ProAmpac highlights sustainability progress as fiberization gathers pace
ProAmpac has released its 2025 Impact Report, dedicated to its tenth company anniversary. The report examines its achievements, emphasizing its commitment to environmentally sustainable packaging and recyclability, including its shift from plastic to fiber.
UK packaging expert Neil Farmer underscores the complexity of the company’s rapid sustainability policy transformation, especially amid material diversification and new acquisitions.
“It’s always difficult to be specific about claims made by businesses about sustainable attributes, particularly with a company like ProAmpac that has expanded so rapidly in recent years,” Farmer tells Packaging Insights.
In response, a ProAmpac spokesperson says that the company considers a product to have a “sustainable attribute” if it qualifies under one or more of its “internally defined” product platforms:
• ProActive Recyclable (for film and fiber)
• ProActive Compostable
• ProActive PCR and Certified Circular Solutions
• ProActive Renewable
• ProActive Recycle-Ready.
ProAmpac launched a materiality assessment to identify the key focus areas most critical to the business and its stakeholders in 2022. “Since then, we have formalized these priorities into our core focus areas, aligning them with select UN Sustainable Development Goals.”
“These priorities now shape the foundation of our strategy and are reflected in this report.

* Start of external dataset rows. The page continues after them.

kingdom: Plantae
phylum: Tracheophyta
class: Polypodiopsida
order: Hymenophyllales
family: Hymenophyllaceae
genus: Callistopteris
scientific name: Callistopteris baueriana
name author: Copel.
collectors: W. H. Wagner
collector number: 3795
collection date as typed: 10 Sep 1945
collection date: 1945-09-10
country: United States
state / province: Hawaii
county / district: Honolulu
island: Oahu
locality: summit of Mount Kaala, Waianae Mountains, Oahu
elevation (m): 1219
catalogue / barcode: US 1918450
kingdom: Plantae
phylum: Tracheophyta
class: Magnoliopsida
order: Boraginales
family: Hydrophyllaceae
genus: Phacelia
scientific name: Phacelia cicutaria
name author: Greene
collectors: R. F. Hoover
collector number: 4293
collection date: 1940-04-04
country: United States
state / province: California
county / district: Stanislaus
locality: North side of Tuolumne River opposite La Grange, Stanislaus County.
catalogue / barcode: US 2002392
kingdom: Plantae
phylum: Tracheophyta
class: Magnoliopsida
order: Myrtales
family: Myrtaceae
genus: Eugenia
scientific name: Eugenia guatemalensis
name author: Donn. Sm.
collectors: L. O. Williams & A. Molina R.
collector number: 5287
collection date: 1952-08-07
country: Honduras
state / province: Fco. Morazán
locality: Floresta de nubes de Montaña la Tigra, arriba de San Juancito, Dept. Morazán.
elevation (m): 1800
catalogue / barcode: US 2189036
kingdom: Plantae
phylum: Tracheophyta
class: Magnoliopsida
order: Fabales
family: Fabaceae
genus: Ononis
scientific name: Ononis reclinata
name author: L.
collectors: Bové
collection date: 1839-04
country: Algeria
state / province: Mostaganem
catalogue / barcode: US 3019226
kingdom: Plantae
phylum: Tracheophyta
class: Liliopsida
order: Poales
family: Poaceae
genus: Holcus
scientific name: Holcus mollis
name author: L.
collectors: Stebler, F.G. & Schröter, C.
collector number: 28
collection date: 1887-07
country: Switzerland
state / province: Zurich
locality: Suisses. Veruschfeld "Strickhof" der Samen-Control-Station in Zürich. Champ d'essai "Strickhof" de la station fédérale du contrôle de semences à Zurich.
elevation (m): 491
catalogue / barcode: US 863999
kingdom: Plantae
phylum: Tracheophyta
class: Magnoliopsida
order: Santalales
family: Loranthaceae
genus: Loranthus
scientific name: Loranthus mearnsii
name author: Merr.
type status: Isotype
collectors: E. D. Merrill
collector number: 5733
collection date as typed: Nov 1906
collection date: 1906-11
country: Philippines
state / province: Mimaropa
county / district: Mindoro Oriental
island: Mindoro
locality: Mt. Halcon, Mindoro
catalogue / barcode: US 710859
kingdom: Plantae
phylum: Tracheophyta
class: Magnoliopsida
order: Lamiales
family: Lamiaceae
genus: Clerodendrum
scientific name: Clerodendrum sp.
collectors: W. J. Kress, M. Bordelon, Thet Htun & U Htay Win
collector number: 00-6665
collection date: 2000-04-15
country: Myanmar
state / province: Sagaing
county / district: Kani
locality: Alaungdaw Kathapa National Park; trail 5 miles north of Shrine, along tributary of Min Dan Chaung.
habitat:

While formal targets are being developed in parallel with our Science Based Targets initiative commitments, we are already seeing strong results from our early initiatives.”
The company says its waste-to-landfill reduction program achieved a 16% decrease in 2024 compared to the prior year — “an early indicator of our progress and commitment to continuous improvement.”
Fiber-based transformation
ProAmpac points to the scaling of fiber use as a “key highlight” from the report, especially as it refers to an “alternative to its non-recyclable packaging to accelerate circularity.”
ProAmpac's ProActive Recyclable FibreSculpt high-barrierbsolution engineered for thermoforming applications (Image credit: ProAmpac).“The Fiberization of Packaging initiative enables the transformation of traditionally non-recyclable materials into fiber-based formats that are compatible with curbside recycling,” says the company spokesperson.
Despite the emphasis on fiberization, Farmer says that ProAmpac continues to offer “a wide range of plastic products, such as plastic pouches,” in its portfolio.
“ProAmpac has had to make rapid advances in innovations in fiber-based alternatives for non-recyclable items, which some plastic pouches certainly are,” he adds.
“There are undoubtedly advances in recyclability of pouches, but there is still some way to go in this area of the packaging market.”
Scalability is vital
ProAmpac says that its LCAs show that fiber-based formats often achieve “significant reductions” in GHG emissions, fossil fuel use, and water consumption compared to rigid or foil-based packaging alternatives.”
Other benefits of fiberization, according to the company spokesperson, include:
• Enhanced recyclability: The packaging is designed for wide acceptance in existing paper recycling infrastructure, reducing landfill dependency
• Products use renewable resources, with materials sourced from FSC, PEFC, and SFI-certified forests.
However, Farmer reminds us that “scalability is important.”
“My experience is that fiber-based alternatives will greatly advance circularity in packaging, particularly in the case of replacing plastics with fiber-based packaging,” he acknowledges.
ProAmpac’s ProActive Recyclable R-2300 series is a recyclable film for food, pet care, and home care (Image credit: ProAmpac).
“It is right for ProAmpac to identify the need for greater recycling, which for many plastic substrates is in danger of flat-lining, with little growth at all. Fiber is really one of the most viable alternatives to achieve greater circularity, and the company is doing much work in this area.”
Verifying sustainability
The ProAmpac spokesperson explains that the verification of its products’ “sustainable attributes” is performed via a combination of internal product testing, third-party certifications, and industry program alignment.
“ProAmpac takes a data-informed, science-based approach to evaluating trade-offs through ProActive CHART LCAs. These LCAs measure a wide range of environmental metrics — including GHG emissions, fossil fuel usage, water consumption, and land use — for each packaging innovation.”
The spokesperson adds that customers also have access to LCAs to enable well-informed, data-backed decisions when selecting packaging solutions that align with their sustainability goals.
“ProAmpac has a large Collaboration and Innovation Centre in the US at Ogden, near Rochester, New York, and this is a well-respected operation,” says Farmer.
Recently, ProAmpac partnered with Western Michigan University, US, to advance fiber packaging circularity.
Farmer adds that ProAmpac has made “many acquisitions in 2024,” stating that “the company is including many newly acquired businesses in the report for the first time.”
“How to offer a sustainable attribute for the group’s entire product portfolio is therefore difficult to quantify.”